A dollar on Tuesday bought a little more than 162 yen, the weakest level for the Japanese currency since 1986.

The yen is down around 3.5% against the dollar this year, according to data from broker Tullett Prebon, and has sunk more than 11% in the past three years.

The latest slide has put foreign-exchange traders on high alert for a fresh round of yen buying by the Japanese authorities to shore up the currency. Tokyo has already burned through more than $70 billion of foreign-exchange reserves to prop up the yen so far this year.

Japan's finance minister Satsuki Katayama fired another warning shot toward investors at a news conference Tuesday, saying the finance ministry and central bank "will take appropriate action on currencies at any time as needed."

She said that in discussions with Scott Bessent, the U.S. Treasury secretary, they had agreed that "decisive steps" could be taken to arrest the yen's slide.

Driving the currency's decline is a mix of pressures including anxiety over the fiscal plans of Prime Minister Sanae Takaichi and concern that the Bank of Japan is moving too slowly to raise interest rates.

The yen, in common with other currencies, is also under pressure from a surging dollar, which has gotten a lift this year from war in Iran and hawkish signals on interest rates from new Federal Reserve Chairman Kevin Warsh.

"It's not just a yen story," said Norihiro Yamaguchi, lead Japan economist in Tokyo at Oxford Economics, a consulting firm. An index that measures the dollar against a basket of major currencies is up 2.5% this year.

Takaichi, who scored a landslide election victory in February, generally favors a weak yen, since it boosts exports and the corporate profits Japanese multinationals earn overseas.

But the yen's slide is also pushing up inflation and straining household budgets in a country that only recently emerged from 30 years of flat or falling prices.

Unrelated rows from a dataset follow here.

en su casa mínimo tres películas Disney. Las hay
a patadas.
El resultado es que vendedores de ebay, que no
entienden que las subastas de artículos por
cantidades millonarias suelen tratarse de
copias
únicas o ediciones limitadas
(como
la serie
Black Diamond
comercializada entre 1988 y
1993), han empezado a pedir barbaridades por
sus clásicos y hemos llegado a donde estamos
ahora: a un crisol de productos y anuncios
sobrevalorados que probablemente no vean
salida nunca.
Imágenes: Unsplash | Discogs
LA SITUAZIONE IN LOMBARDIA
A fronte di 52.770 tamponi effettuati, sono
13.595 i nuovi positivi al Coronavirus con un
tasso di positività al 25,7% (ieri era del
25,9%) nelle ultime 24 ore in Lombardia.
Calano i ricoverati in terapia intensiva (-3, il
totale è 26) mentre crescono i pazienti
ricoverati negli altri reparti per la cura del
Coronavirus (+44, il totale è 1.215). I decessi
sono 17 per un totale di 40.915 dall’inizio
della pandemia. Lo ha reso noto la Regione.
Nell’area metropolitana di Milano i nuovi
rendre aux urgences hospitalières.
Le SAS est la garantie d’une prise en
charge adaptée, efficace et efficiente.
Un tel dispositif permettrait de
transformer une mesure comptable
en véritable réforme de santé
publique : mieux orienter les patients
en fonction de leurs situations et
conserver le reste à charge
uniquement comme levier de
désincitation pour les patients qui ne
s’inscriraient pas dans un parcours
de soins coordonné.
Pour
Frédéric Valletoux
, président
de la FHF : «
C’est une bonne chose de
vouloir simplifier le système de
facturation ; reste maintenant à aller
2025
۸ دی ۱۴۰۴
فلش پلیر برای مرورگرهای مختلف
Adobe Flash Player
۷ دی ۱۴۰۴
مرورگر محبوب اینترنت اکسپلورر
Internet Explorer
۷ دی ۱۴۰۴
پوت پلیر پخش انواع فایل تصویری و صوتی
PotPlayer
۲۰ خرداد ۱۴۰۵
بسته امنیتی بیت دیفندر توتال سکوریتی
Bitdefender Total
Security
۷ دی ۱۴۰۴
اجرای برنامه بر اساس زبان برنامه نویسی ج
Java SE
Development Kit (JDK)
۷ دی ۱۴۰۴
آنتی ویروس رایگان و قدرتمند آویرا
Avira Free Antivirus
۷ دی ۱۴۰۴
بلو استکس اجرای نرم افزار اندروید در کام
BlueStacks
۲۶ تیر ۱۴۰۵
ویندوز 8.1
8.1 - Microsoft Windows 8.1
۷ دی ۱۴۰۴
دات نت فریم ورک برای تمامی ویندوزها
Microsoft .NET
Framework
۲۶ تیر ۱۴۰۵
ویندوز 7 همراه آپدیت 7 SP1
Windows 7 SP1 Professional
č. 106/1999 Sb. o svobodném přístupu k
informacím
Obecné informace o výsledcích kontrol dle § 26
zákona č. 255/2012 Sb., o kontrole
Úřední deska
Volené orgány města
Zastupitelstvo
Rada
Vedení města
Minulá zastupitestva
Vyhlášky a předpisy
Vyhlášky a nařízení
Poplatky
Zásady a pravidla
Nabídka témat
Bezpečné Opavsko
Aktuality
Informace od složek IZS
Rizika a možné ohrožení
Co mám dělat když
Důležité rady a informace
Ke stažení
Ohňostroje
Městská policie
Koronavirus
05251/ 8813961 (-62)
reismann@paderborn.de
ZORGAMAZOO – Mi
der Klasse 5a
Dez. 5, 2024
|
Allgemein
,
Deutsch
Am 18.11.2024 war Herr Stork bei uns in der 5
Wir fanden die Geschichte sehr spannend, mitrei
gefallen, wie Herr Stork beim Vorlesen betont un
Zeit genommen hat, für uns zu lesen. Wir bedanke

"As for daily necessities, I do notice the impact," said Osamu Hachira, a Tokyo native. Hachira said that these days, the weak yen means he and his family prefer to take holidays in Japan than travel overseas. "We can't go abroad and splurge like we used to," he said.

For Rachael Erwin, Olivia Erwin and Keoni Gavino, American tourists visiting Tokyo after attending a wedding in Beijing, the favorable exchange rate means fashion items such as Onitsuka Tiger sneakers can be had for much less than they would cost at home.

"We were going to come regardless, but it just makes it that much better that we can make our money go farther," said Rachael.

At 162 yen to the dollar, the currency has already drifted past the 160 level that triggered a run of intervention in April and May. That has heightened expectations for another bout of yen buying soon.

The Japanese authorities aren't necessarily trying to drive the yen higher, said Brad Setser, senior fellow at the Council on Foreign Relations in New York and a former U.S. Treasury official. Instead, they are effectively setting a floor for the currency to stop the cost of imports — above all energy — from rising too fast.

"As long as the market is afraid of the Ministry of Finance at these levels, then I see the MoF as succeeding," Setser said.

Yuji Noguchi, who owns a business in Ginza, said the weak yen has its advantages. He invests his savings in U.S. stocks, and the dizzying gains of the artificial-intelligence-driven run-up in stocks mean his returns have been magnified when converted back into yen. "The weak yen does make it incredibly profitable," he said.

Still, he too worries about inflation and eroding living standards. He said Japan's famous ski resorts are becoming increasingly unaffordable, which he blamed on an influx of tourists.

"I'm lucky, I guess. But sometimes I wonder if I'm really that lucky," he said.